Killzone is a strange beast. It’s not exactly the most polished shooter out there. The first game on PS2 was an absolute technical mess despite trying new things like long realistic reload times and pushing that poor system beyond what it could do. Killzone 2 was pretty much the biggest hype around the PS3 with the questionable pre-rendered demo shown at E3 2006 and being pretty impressive upon release. I remember it was a reason I wanted and bought a PS3 in 2009. The game looks great even today and has fantastic gunplay despite a forgettable and pointless story. The third game was more polished but felt more forgettable due to bland-level design and a continued pointless story with lame characters (I really can’t stand Rico), and it had a great multiplayer suite. The first game got an HD release in the Killzone Trilogy. Some of the best shooting you’ll play during this console cycle.

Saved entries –
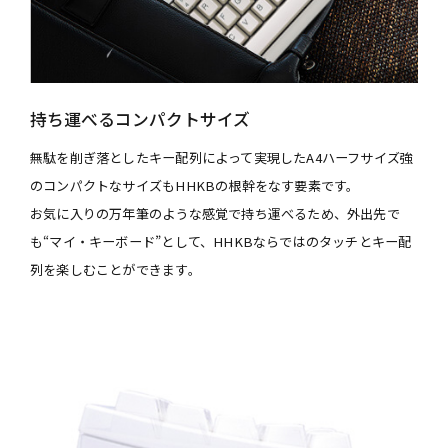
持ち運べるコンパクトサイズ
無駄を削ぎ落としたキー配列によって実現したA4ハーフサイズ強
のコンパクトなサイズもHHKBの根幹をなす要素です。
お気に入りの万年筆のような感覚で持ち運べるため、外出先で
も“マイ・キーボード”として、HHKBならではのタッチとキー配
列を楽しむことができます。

Brief 1 –
Decide whether each statement agrees with the passage on the Killzone series. Answer yes or no for each, and quote the deciding words of the passage.
(a) The first Killzone game came out on the PS2.
(b) The writer bought a PS3 in 2009.
(c) The third game had a weak multiplayer suite.
Brief 2 – In the passage on the Killzone series, which character does the writer say they cannot stand?
Brief 3 – Carry the passage on the Killzone series further, starting right after its final sentence.

Task output 1 –
(a) Yes: "The first game on PS2 was an absolute technical mess"
(b) Yes: "I remember it was a reason I wanted and bought a PS3 in 2009."
(c) No: "it had a great multiplayer suite."

Task output 2 – Rico.

Task output 3 –
While Dark Athena isn’t quite as memorable or impactful as Escape from Butcher Bay the former game was included as an HD version with this game. Dark Athena was mostly more of the same, but with less memorable locales and it didn’t do enough that was new to make it stand out more. Still, the Riddick games remain some of the most interesting shooters of that generation and are worth a play through whether you like the movies or not. They have a great atmosphere, fun gunplay, and stealth mechanics.
The Conduit Series
A very much hyped FPS series on the Wii, The Conduit was a fun sci-fi shooter with interesting guns, but it was pretty run-of-the-mill as shooters go. We didn’t get many non-on-rails shooters on the Wii so when they came along they were a big deal. The Conduit was fun to play as it used the Wii hardware well and looked good too. It was nice to not get another military shooter and it’s probably why the game stood out from the crowd.
Originally released for Wii and then later on PS3 using the Move controller, Extraction was a sleeper hit and considered one of the best games in the series. Sure, it was another Wii on-rails shooter, but it had atmosphere and had some great scenes (cutting off your hand in space for example) and just felt tight and fast-paced. I picked this up new when it came out and replayed it a few times. It has high replay value thanks to its short length and entertaining shooting and scenes.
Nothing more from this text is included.